5th EIC voyage (1793–1794): War with France had broken out and Captain Richard Hardinge was issued a letter of marque on 21 August 1793. He had already sailed from Portsmouth on 7 July 1793, bound for Bengal. Kent arrived at Diamond Harbour on 18 November. Homeward bound, she was at Cox's Island on 22 January 1794, St Helena on 1 May, and Galway on 20 July. she arrived back at the Downs on 27 August.

6th EIC voyage (1795–1797): Captain George Saltwell acquired a letter of marque on 4 March 1795. He sailed from Portsmouth on 24 May 1795, bound for China.
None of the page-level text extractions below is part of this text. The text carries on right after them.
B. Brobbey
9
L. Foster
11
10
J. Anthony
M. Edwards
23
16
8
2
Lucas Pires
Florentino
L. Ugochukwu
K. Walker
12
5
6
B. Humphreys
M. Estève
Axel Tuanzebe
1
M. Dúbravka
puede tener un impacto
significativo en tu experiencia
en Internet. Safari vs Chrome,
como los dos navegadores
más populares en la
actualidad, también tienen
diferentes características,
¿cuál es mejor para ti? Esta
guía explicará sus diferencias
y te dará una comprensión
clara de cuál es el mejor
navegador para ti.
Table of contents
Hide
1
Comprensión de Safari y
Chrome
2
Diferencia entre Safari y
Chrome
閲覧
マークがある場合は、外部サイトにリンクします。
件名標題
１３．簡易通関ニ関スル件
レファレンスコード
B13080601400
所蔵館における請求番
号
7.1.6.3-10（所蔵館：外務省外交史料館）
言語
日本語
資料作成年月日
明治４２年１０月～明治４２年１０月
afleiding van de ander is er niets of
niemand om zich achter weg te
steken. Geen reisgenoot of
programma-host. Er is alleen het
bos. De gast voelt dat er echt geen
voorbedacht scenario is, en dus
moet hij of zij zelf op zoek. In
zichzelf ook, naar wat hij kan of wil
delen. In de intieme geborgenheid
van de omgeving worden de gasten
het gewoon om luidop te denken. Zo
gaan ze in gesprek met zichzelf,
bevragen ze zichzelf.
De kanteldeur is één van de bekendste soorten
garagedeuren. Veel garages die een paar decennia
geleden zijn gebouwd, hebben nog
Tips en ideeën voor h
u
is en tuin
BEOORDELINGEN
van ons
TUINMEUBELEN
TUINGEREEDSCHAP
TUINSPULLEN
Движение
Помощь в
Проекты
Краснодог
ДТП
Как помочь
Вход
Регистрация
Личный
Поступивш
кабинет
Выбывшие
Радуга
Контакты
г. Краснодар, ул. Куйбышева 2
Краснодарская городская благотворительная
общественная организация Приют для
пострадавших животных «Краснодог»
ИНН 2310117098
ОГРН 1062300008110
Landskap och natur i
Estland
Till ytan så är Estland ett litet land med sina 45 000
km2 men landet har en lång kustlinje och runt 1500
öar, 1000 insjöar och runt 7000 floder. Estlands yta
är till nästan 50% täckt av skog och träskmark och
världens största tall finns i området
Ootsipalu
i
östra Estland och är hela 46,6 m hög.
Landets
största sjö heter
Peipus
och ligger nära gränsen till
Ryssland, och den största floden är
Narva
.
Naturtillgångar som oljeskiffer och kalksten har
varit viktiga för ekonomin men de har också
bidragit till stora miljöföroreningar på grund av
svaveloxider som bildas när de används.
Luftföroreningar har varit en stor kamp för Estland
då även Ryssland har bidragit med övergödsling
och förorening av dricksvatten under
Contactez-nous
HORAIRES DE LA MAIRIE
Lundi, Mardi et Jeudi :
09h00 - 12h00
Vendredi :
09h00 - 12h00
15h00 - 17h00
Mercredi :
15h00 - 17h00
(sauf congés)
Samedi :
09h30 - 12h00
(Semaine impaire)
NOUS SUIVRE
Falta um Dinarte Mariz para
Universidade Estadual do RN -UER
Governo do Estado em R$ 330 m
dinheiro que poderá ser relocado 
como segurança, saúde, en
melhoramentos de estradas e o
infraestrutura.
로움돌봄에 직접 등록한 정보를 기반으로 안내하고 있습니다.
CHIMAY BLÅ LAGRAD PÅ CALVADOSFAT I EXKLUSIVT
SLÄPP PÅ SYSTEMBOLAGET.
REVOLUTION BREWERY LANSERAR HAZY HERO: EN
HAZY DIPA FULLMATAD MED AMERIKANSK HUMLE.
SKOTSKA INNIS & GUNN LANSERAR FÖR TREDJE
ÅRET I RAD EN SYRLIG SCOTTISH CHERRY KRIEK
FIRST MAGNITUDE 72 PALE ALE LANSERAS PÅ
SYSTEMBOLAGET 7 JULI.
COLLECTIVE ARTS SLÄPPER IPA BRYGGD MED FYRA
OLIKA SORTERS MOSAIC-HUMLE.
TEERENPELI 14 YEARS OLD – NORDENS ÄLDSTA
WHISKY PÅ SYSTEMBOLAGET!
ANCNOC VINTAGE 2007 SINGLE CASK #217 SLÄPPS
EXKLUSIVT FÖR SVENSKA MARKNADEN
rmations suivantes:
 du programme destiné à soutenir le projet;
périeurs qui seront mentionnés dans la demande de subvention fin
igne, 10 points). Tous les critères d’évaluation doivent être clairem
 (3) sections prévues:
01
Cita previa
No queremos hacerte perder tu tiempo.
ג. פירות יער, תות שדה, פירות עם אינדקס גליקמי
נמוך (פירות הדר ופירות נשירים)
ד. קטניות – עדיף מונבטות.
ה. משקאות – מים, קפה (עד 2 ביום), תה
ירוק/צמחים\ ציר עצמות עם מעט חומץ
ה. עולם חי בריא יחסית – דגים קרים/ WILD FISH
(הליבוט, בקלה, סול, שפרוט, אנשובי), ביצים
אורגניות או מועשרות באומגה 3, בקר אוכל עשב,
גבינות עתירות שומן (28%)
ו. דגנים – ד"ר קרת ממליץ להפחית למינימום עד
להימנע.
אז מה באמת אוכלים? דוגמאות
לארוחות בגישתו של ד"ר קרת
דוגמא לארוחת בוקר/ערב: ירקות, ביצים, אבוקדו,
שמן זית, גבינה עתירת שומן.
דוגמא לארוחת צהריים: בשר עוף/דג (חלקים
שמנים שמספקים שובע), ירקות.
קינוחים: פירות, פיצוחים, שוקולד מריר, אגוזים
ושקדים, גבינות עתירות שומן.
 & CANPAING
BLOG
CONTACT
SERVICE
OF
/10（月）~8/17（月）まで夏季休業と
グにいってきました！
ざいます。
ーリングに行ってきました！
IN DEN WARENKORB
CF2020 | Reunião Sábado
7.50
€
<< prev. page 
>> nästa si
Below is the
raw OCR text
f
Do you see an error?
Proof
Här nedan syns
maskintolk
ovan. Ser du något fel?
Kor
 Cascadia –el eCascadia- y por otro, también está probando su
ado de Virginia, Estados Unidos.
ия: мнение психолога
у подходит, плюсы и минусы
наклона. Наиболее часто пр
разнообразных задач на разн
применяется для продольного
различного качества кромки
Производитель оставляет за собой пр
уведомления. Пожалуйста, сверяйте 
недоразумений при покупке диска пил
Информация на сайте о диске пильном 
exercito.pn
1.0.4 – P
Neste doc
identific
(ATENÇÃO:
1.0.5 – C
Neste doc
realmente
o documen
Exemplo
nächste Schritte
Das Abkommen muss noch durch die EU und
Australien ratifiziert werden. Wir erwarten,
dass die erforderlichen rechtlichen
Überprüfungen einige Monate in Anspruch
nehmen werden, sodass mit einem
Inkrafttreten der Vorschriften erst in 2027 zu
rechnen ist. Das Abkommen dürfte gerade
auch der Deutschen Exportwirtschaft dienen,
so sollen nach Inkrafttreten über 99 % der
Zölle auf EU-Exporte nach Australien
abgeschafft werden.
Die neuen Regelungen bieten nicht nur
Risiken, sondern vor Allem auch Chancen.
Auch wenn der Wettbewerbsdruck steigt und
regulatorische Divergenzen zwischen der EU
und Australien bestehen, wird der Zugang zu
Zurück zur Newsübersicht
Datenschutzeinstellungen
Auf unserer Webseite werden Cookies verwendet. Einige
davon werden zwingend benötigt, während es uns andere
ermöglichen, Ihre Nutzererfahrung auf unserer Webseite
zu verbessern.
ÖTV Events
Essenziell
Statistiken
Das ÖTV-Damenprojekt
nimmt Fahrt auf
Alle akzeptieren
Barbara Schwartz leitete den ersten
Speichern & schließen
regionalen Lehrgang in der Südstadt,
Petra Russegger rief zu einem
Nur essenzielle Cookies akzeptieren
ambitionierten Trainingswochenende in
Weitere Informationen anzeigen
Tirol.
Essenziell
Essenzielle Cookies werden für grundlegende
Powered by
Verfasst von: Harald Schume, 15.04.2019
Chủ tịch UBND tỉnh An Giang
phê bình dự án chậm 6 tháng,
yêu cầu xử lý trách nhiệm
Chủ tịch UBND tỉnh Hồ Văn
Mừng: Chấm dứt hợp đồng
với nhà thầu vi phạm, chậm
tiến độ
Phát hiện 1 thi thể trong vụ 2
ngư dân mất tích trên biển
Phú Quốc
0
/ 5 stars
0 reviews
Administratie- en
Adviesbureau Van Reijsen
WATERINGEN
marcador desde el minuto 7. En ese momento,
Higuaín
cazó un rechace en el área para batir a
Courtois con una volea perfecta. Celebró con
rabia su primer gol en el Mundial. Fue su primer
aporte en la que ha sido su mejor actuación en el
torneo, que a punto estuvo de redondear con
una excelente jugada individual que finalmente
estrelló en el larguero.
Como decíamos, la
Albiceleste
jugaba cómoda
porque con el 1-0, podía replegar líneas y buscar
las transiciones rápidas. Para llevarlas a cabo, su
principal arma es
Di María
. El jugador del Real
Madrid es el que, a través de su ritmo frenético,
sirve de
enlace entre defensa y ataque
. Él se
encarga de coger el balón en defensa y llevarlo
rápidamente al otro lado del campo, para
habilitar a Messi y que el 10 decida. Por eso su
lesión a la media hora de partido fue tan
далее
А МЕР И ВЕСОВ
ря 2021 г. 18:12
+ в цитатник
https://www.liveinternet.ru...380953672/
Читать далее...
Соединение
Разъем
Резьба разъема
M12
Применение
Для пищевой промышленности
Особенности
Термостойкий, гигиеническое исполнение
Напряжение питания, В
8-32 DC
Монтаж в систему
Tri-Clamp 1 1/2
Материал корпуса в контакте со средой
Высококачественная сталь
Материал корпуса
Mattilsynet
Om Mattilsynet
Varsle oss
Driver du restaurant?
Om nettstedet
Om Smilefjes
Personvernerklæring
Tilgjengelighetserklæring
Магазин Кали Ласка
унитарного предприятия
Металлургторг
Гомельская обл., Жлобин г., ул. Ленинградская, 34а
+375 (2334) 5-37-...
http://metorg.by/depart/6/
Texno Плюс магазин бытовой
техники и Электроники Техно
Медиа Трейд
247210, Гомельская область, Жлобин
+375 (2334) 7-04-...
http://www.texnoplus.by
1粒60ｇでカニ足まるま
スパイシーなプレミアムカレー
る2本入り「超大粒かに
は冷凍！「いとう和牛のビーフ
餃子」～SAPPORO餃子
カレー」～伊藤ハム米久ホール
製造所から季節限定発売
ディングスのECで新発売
On her way to China Kent participated in the British Invasion of the Cape Colony.

To transport troops the British government used East Indiamen of the EIC that were going on to India and China. The transports rendezvoused at San Salvador in early July, with Kent arriving on 6 July.

The fleet arrived at Simons Bay on 3 September. Kent was at the Cape on 30 October. After they had landed their troops, the East Indiamen continued on their voyages to India and China. Kent reached Balambangan on 12 December and arrived at Whampoa on 6 March 1796. Homeward bound, she crossed the Second Bar on 21 June, reached St Helena on 20 November, and arrived in the Downs on 8 February 1797.

==Fate==
In 1797 Kent was sold for breaking up.